> [Excerpt]:
☆ ☆ ☆ ☆ ☆ ☆ ☆

Re: [PATCH v3 1/4] drm/dp: Add wait_hpd_asserted() callback to struct drm_dp_aux

From: Doug Anderson <dianders@chromium.org>
To: Stephen Boyd <swboyd@chromium.org>
Cc: dri-devel <dri-devel@lists.freedesktop.org>,
	Hsin-Yi Wang <hsinyi@chromium.org>,
	Sankeerth Billakanti <quic_sbillaka@quicinc.com>,
	Philip Chen <philipchen@chromium.org>,
	Robert Foss <robert.foss@linaro.org>,
	Dmitry Baryshkov <dmitry.baryshkov@linaro.org>,
	Abhinav Kumar <quic_abhinavk@quicinc.com>,
	Daniel Vetter <daniel@ffwll.ch>, David Airlie <airlied@linux.ie>,
	Jani Nikula <jani.nikula@intel.com>,
	Kees Cook <keescook@chromium.org>, Lyude Paul <lyude@redhat.com>,
	Maxime Ripard <maxime@cerno.tech>,
	LKML <linux-kernel@vger.kernel.org>
Subject: Re: [PATCH v3 1/4] drm/dp: Add wait_hpd_asserted() callback to struct drm_dp_aux
Date: Fri, 20 May 2022 08:45:13 -0700	[thread overview]
Message-ID: <CAD=FV=WG+_EzG4RvBwTswu4djGtJ00-2TRQaC3y4bGaf4SxLLg@mail.gmail.com> (raw)
In-Reply-To: <CAE-0n50RXmaUsu5F9syJT-ZXzX8WacpJDFnhb1xQaou1Pxizng@mail.gmail.com>

Hi,

On Thu, May 19, 2022 at 5:34 PM Stephen Boyd <swboyd@chromium.org> wrote:
>
> Quoting Doug Anderson (2022-05-12 16:24:13)
> > On Wed, May 11, 2022 at 6:58 PM Stephen Boyd <swboyd@chromium.org> wrote:
> > > Quoting Douglas Anderson (2022-04-18 10:17:54)
> > > > diff --git a/include/drm/dp/drm_dp_helper.h b/include/drm/dp/drm_dp_helper.h
> > > > index 53d1e722f4de..0940c415db8c 100644
> > > > --- a/include/drm/dp/drm_dp_helper.h
> > > > +++ b/include/drm/dp/drm_dp_helper.h
> > > > @@ -2035,6 +2035,32 @@ struct drm_dp_aux {
> > > >         ssize_t (*transfer)(struct drm_dp_aux *aux,
> > > >                             struct drm_dp_aux_msg *msg);
> > > >
> > > > +       /**
> > > > +        * @wait_hpd_asserted: wait for HPD to be asserted
> > > > +        *
> > > > +        * This is mainly useful for eDP panels drivers to wait for an eDP
> > > > +        * panel to finish powering on. This is an optional function.

☆ ☆ ☆ ☆ ☆ ☆ ☆

> [Entries shown]:
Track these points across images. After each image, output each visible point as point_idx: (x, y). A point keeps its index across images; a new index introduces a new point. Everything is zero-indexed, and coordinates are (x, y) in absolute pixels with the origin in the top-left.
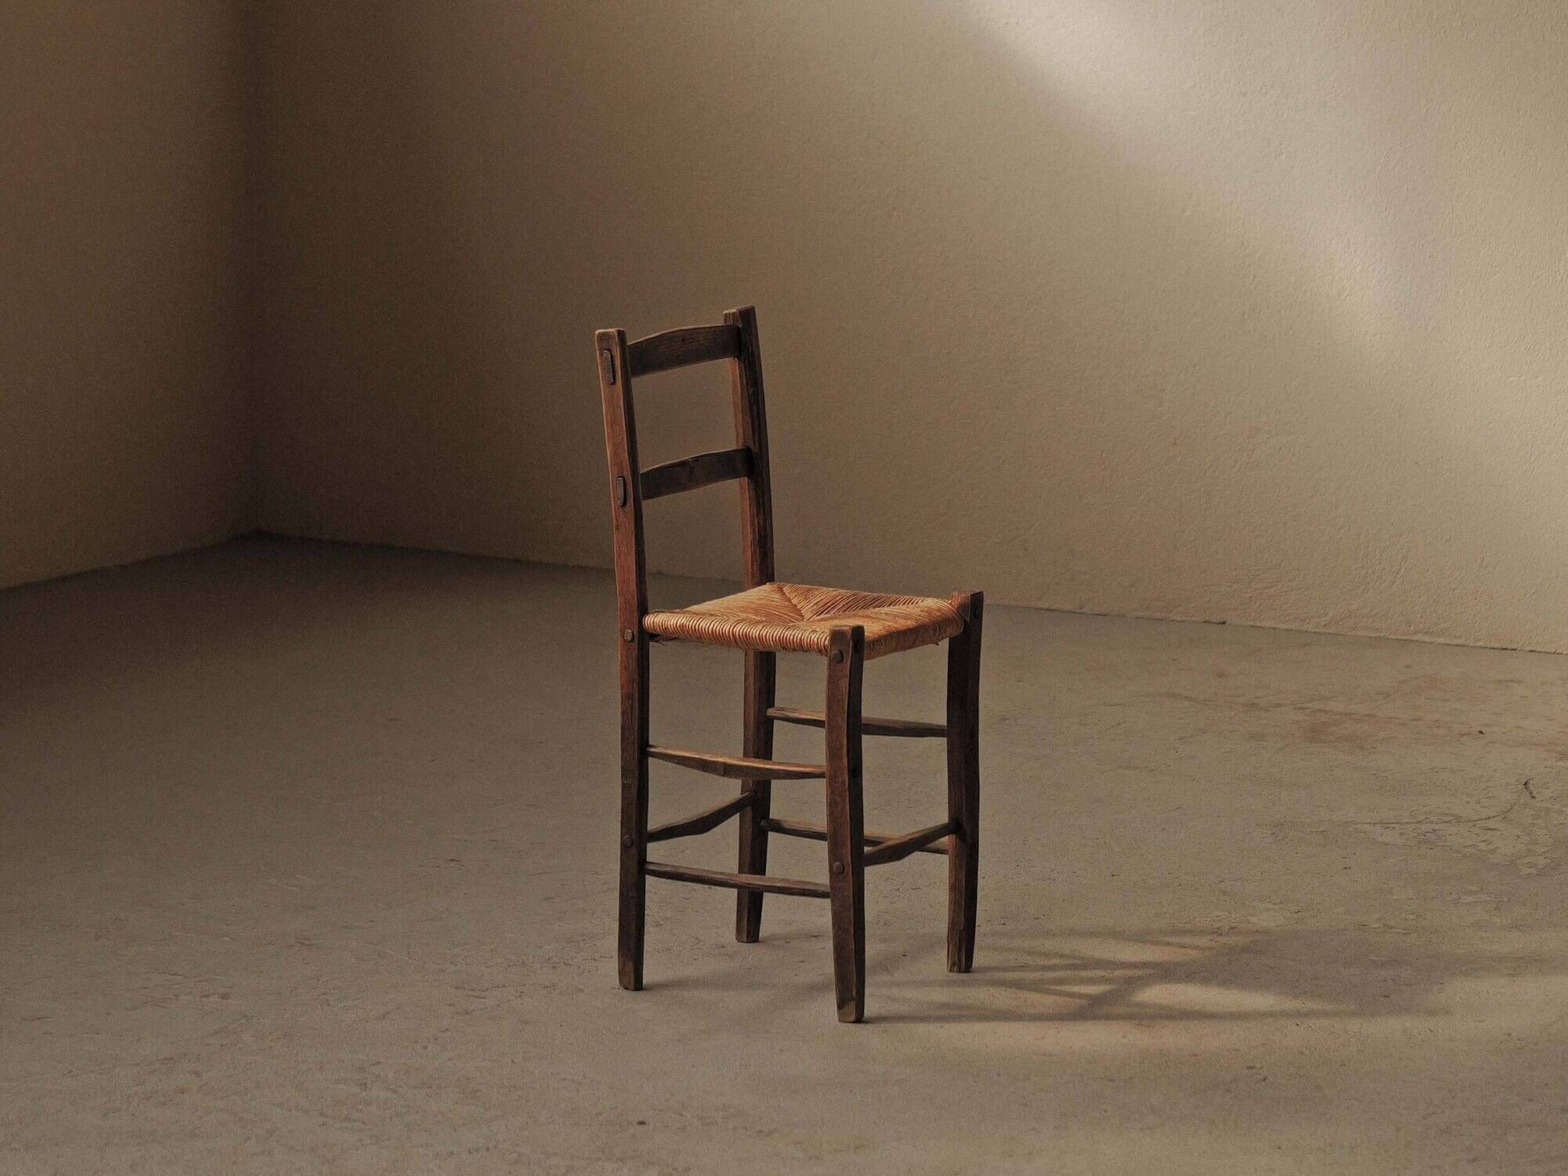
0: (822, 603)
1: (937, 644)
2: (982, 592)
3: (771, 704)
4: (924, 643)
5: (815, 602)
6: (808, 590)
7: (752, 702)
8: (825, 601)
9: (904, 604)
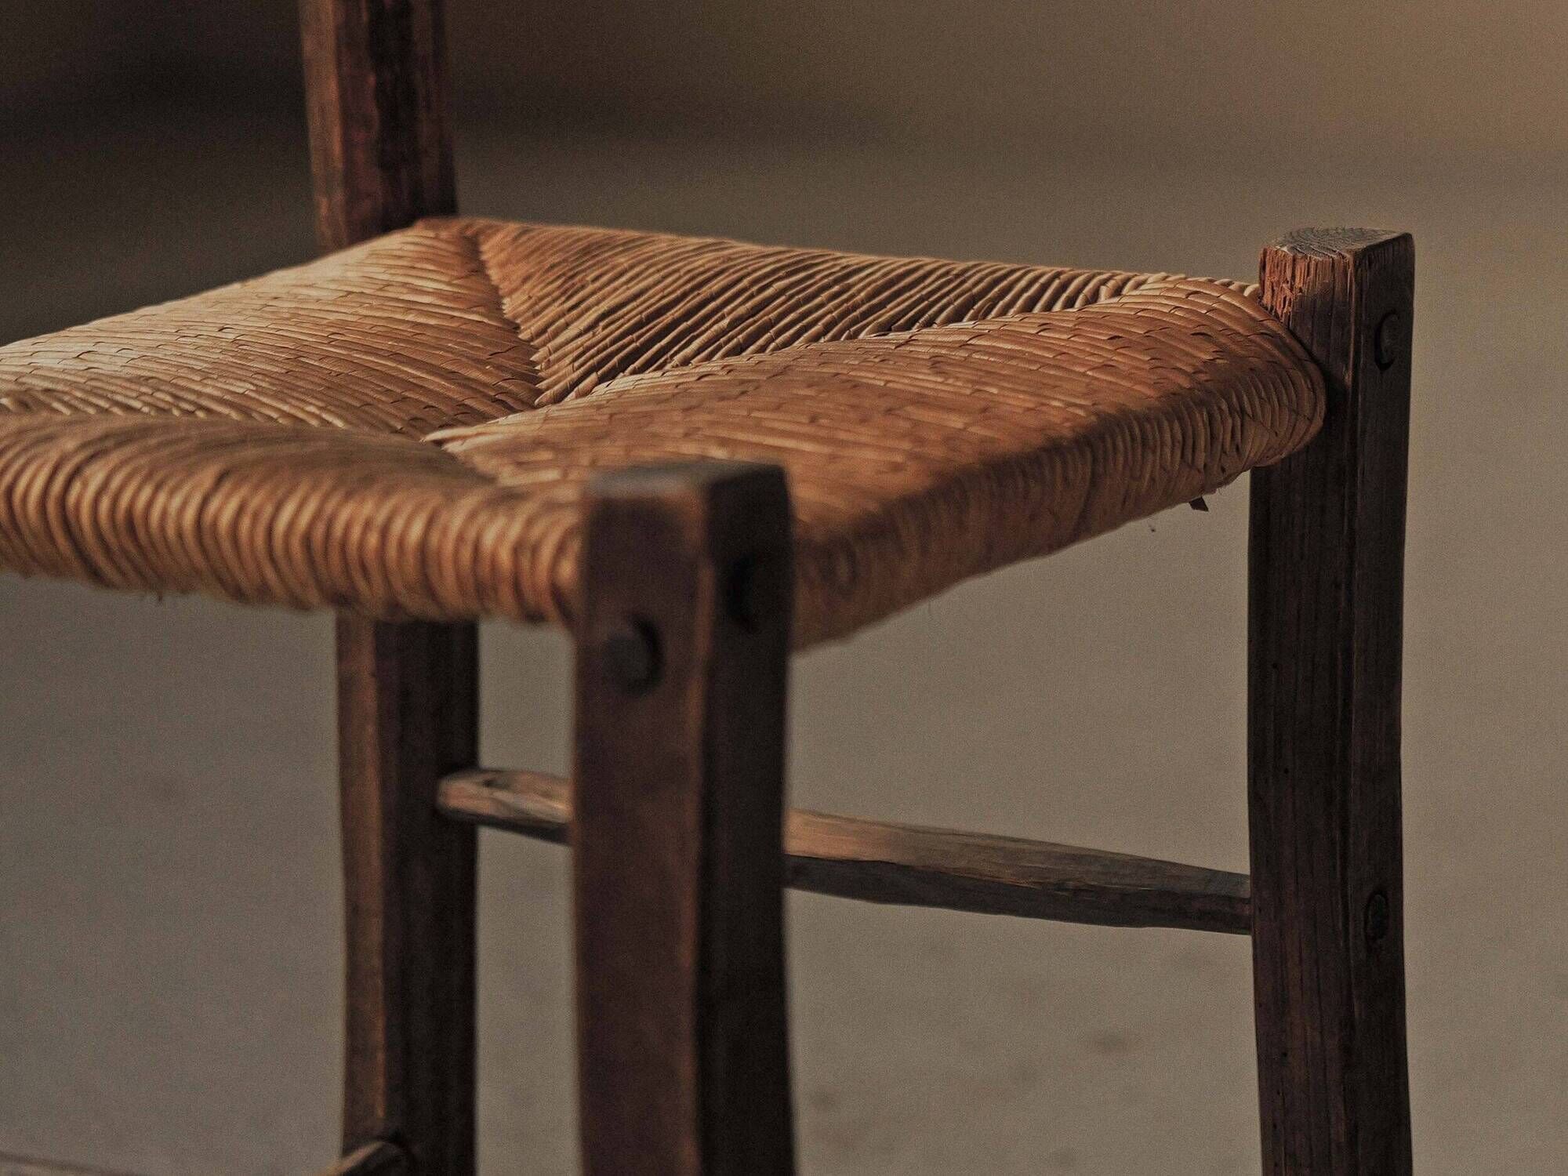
0: (634, 313)
1: (1199, 505)
2: (1406, 239)
3: (465, 761)
4: (1137, 506)
5: (604, 307)
6: (586, 251)
7: (370, 753)
8: (653, 301)
9: (1029, 307)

☆ ☆ ☆ ☆ ☆ ☆ ☆

> [Required tasks]:
1. Transcribe the stretch of the mailing-list reply about the wait_hpd_asserted() patch from "On Thu, May" through "Anderson (2022-04-18 10:17:54)".
2. In the mailing-list reply about the wait_hpd_asserted() patch, which header file does the quoted diff modify?
3. Take the mailing-list reply about the wait_hpd_asserted() patch further from where it stops.

> [Answers by item]:
1.
On Thu, May 19, 2022 at 5:34 PM Stephen Boyd <swboyd@chromium.org> wrote:
>
> Quoting Doug Anderson (2022-05-12 16:24:13)
> > On Wed, May 11, 2022 at 6:58 PM Stephen Boyd <swboyd@chromium.org> wrote:
> > > Quoting Douglas Anderson (2022-04-18 10:17:54)

2. include/drm/dp/drm_dp_helper.h

3.
> > >
> > > Is there any use for the opposite direction? For example, does anything
> > > care that HPD is deasserted?
> >
> > Not that I'm aware of. Originally I was planning to have it so that a
> > timeout of "0" meant to just poll without sleeping at all, but it
> > ended up making the code a lot more complicated because everywhere
> > else we had the "readx" semantics where 0 meant wait forever. It
> > didn't seem worth it. I can go back to that behavior if need be.
> >
>
> Got it.
>
> >
> > > > +        *
> > > > +        * This function will efficiently wait for up to `wait_us` microseconds
> > > > +        * for HPD to be asserted and might sleep.
> > > > +        *
> > > > +        * This function returns 0 if HPD was asserted or -ETIMEDOUT if time
> > > > +        * expired and HPD wasn't asserted. This function should not print
> > > > +        * timeout errors to the log.
> > > > +        *
> > > > +        * The semantics of this function are designed to match the
> > > > +        * readx_poll_timeout() function. That means a `wait_us` of 0 means
> > > > +        * to wait forever. If you want to do a quick poll you could pass 1
> > > > +        * for `wait_us`.
> > >
> > > It would also make sense to have a drm_dp_wait_hpd_asserted() API
> > >
> > >   int drm_dp_wait_hpd_asserted(struct drm_dp_aux *aux, unsigned long wait_us);
> > >
> > > and then this aux function could be implemented in various ways. The API
> > > could poll if the aux can only read immediate state of HPD, or it could
> > > sleep (is sleeping allowed? that isn't clear) and wake up the process
> > > once HPD goes high. Or if this op isn't implemented maybe there's a
> > > fixed timeout member that is non-zero which means "sleep this long".
> > > Either way, making each drm_dp_aux implement that logic seems error
> > > prone vs. having the drm_dp_aux implement some function for
> > >
> > >         get_immediate_hpd(struct drm_dp_aux *aux)
> >
> > There's a reason why I changed the API to "wait" from "get". If you
> > can think of a good place to document this, I'm all ears.
> >
> > The basic problem is ps8640 (my nemesis, apparently). On ps8640,
> > because of the black box firmware blob that's on it, we have a crazy
> > long delay in its runtime resume (300ms). So what happens with ps8640
> > is that if we make the API "get_immediate_hpd()" it wasn't so
> > immediate. Even with autosuspend, that first "get" could take 300 ms,
> > which really screwed with everyone else who was waiting with a 200 ms
> > timeout.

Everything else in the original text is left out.